Security teams, not only they have to be right every time, but they must also act fast. AI helps security teams be proactive with predictive analysis. It prepares you to be one step ahead of the adversary by giving you the ability to predict a future incident and act beforehand.

Machine Learning for Security

The choice of machine learning algorithm to use depends on the type of security to be solved and the type of training data available. The data can be either labeled (the model uses supervised learning to analyze it) or unlabeled (the model uses unsupervised learning to analyze it). Types of problems vary:

  • Predict a future event from past data.
  • Split data into known categories.
  • Discover new patterns.
  • Generate synthetic data.

These 2 factors lead to a choice of a machine learning algorithm to use.

ML algorithms for

A quite common need in security space is to predict a future event based on the known data at hand. Such prediction problems fall under the broader category of so called regression problems. Some of the commonly used algorithms for solving regression problems are:

  • Linear regression.
  • Support vector regression.
  • Random forest.
  • Decision trees.
  • Regression ANN.

You want to segregate events into known categories, such problems fall into a broader category of so called classification problems. Classification is the process of segregating new data into previously known categories.

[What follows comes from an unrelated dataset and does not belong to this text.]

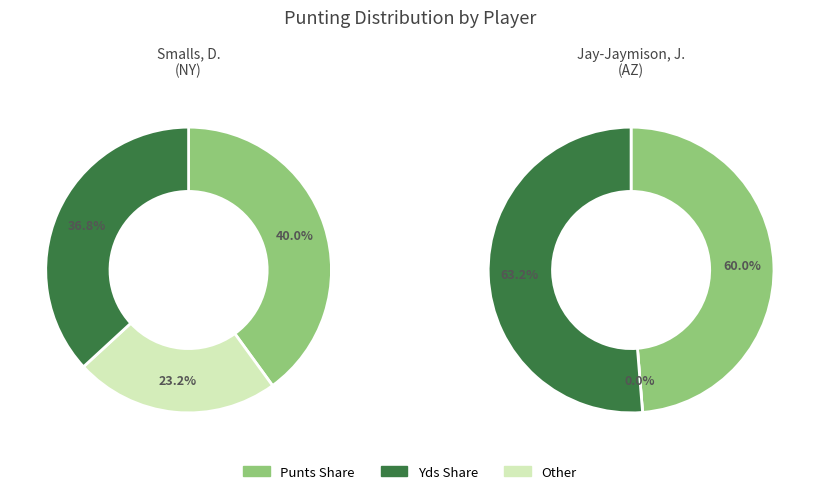

Does Jay-Jaymison, J. represent more than half of the total?

Yes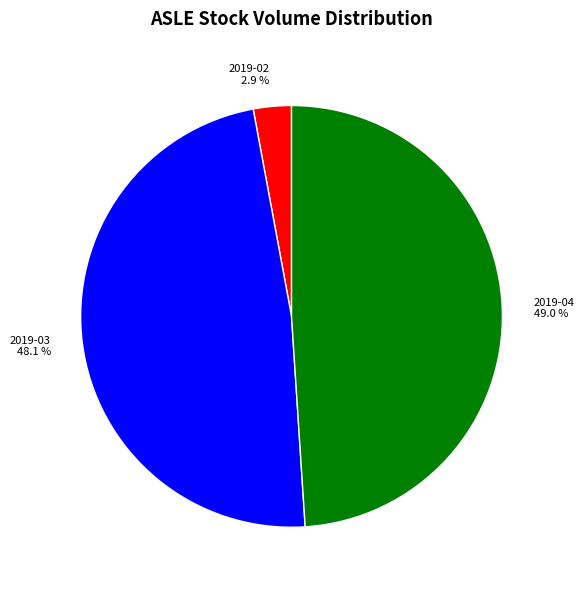

Rank the categories by value from lowest to highest.

2019-02 2.9 %, 2019-03 48.1 %, 2019-04 49.0 %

Some of the classification algorithms are:

  • Logistic regression.
  • K-near neighbors (KNN).
  • Support vector machines (SVM).
  • Naive Bayes.
  • Decision tree classification.
  • Random forest classification.
  • Classification ANN.

Clustering algorithms gathers unlabeled data into groups without prior knowledge which makes it different from classification. Classification uses supervised learning while clustering uses unsupervised learning. You can break clustering problems into 2 categories pattern recognition and anomalies detection. Algorithms used for clustering are:

  • K-means.
  • Self-organizing maps.
  • DBSCAN.
  • Bayesian Gaussian mixture models.

For security purposes you might need to generate new data which is known as synthetic data. You use synthetic data for many use cases, such as cracking passwords, fuzz testing, vulnerability testing of your application, steganography, … Synthetic data can come handy when you don’t want to share the original data, but still share a representative sample with someone for testing. Some of the algorithms used to generate data are:

  • Markov chains.
  • Boltzmann machines.
  • GANs.

Practical Considerations, Risks and Limitations

There are 3 ways AI can impact your organization:

  1. Limitations and poor implementation of AI.
  2. Attacks against your implementation of AI.
  3. Use of AI by attackers.

The algorithms, especially deep learning algorithms, do not have domain knowledge. They don’t understand the underlying network topologies, the physics, or your business logic. These algorithms only look at input and output data and identify relationships between them without any meaning attached to that relationship. Also, machine learning has a dependency on large data sets and in many cases on the availability of labeled data. You may not have such data available in your organization to train the machine learning models.

AI opened a new attack surface. Not only AI can be a target to attacks, it can also expose the system and makes it prone to infiltration through AI. On the other hand, AI is empowering cyber criminals to carry out security attacks with greater speed, scope and stealth. Attackers use AI to automate common tasks such as scanning the network and discovering services. By applying Machine Learning, an attacker can bypass capture control, or even crack a password, or furthermore, utilize the data and API offered by a tool such as VirusTotal, to test a fully undetectable malware. As part of reconnaissance, attackers gather data about their potential targets.